A recurrent misconception is that active inference is simply reward maximization stated in Bayesian language. The broader literature does not support that reduction. Active inference canonically integrates exploration and exploitation by minimizing risk and ambiguity, and it evaluates policies by posterior probability under a generative-preference model rather than by return alone (Costa et al., 2024).

6. Empirical findings, limitations, and open directions

In the reported experiments, BRAIN achieves faster reward convergence, higher asymptotic reward, and more stable training loss than the listed baselines. Slice-specific empirical CDFs are reported as most favorable for BRAIN: eMBB throughput is most right-shifted, the URLLC PRB-ratio distribution is most right-shifted, and mMTC downlink transport-block delivery is improved with fewer near-starvation intervals. The abstract summarizes the main result as robust causal reasoning for dynamic radio resource allocation while maintaining slice-specific QoS targets under varying traffic loads (Basaran et al., 15 Feb 2026).

The most prominent robustness claim concerns non-stationarity. After a controlled traffic-distribution shift, all agents show a QoS satisfaction drop, but BRAIN is reported to exhibit the smallest degradation and the fastest recovery. The abstract quantifies this as superior adaptability with up to 28.3% higher robustness to sudden traffic shifts versus benchmarks, achieved without any retraining (Basaran et al., 15 Feb 2026).
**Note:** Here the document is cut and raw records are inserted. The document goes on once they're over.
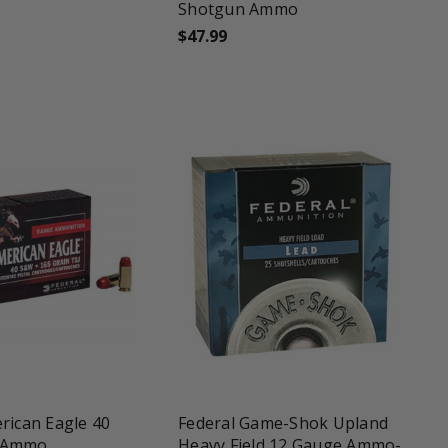
Shotgun Ammo
$47.99
une
favorite_border
tune
rican Eagle 40
Federal Game-Shok Upland
 Ammo
Heavy Field 12 Gauge Ammo-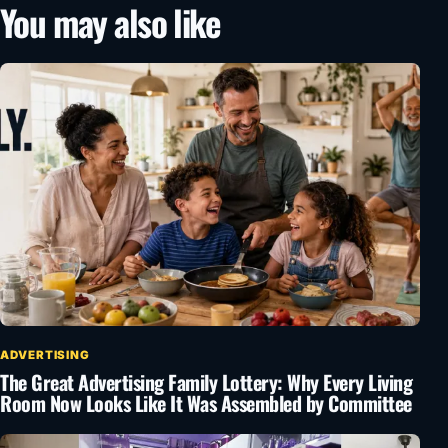
You may also like
ADVERTISING
The Great Advertising Family Lottery: Why Every Living
Room Now Looks Like It Was Assembled by Committee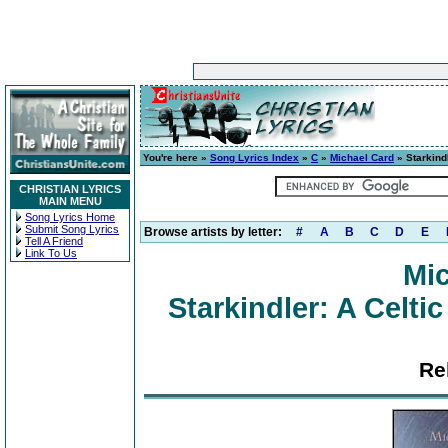
You're here »
Song Lyrics Index
»
C
»
Michael Card
» Starkind
CHRISTIAN LYRICS
MAIN MENU
Song Lyrics Home
Submit Song Lyrics
Browse artists by letter:
#
A
B
C
D
E
Tell A Friend
Link To Us
Mic
Starkindler: A Celt
Re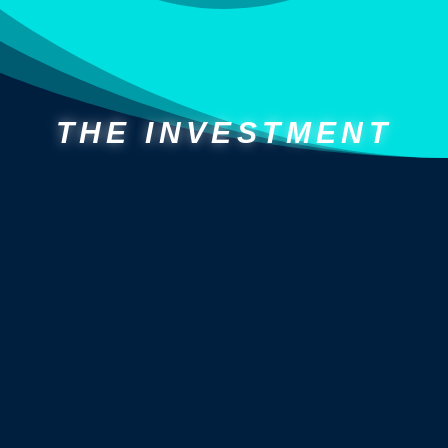
THE INVESTMENT
CURRENT MEMBERS:
THE “PAUSE” PERK
we
freeze your current membership billing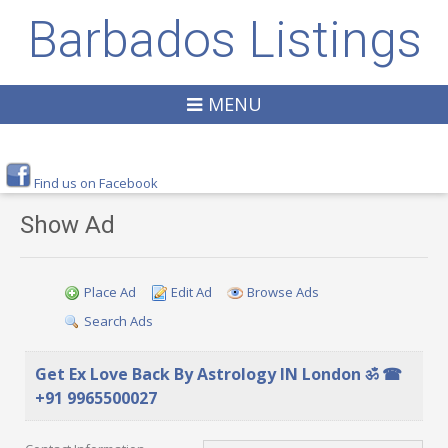
Barbados Listings
MENU
Find us on Facebook
Show Ad
Place Ad
Edit Ad
Browse Ads
Search Ads
Get Ex Love Back By Astrology IN London ॐ ☎
+91 9965500027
The paper also states several practical and conceptual limitations. The generative-model mathematics are given, but the exact deep architecture and parameter-learning procedure are not specified in comparable detail. The robustness figure is reported, but the exact algebraic definition of the robustness score is not explicitly presented. The deployment is realistic yet limited to a single-cell setting with two UEs and three slices. These points leave open how the method scales under denser mobility, stronger interference coupling, and larger action spaces (Basaran et al., 15 Feb 2026).

The proposed future directions are hierarchical, multi-timescale active inference in O-RAN, multi-cell and multi-agent scaling, and distributed belief sharing under realistic telemetry and fronthaul constraints. A plausible implication is that BRAIN is best understood not as a finished universal controller, but as a concrete mobile-network instantiation of a broader shift from passive estimation and reward-driven optimization toward active Bayesian control. That broader shift is also visible in adjacent domains, including robotics and active digital twins, where active inference is used to turn latent-state models into closed-loop agents that combine probabilistic prediction, uncertainty reduction, and goal-directed action (Torzoni et al., 17 Jun 2025).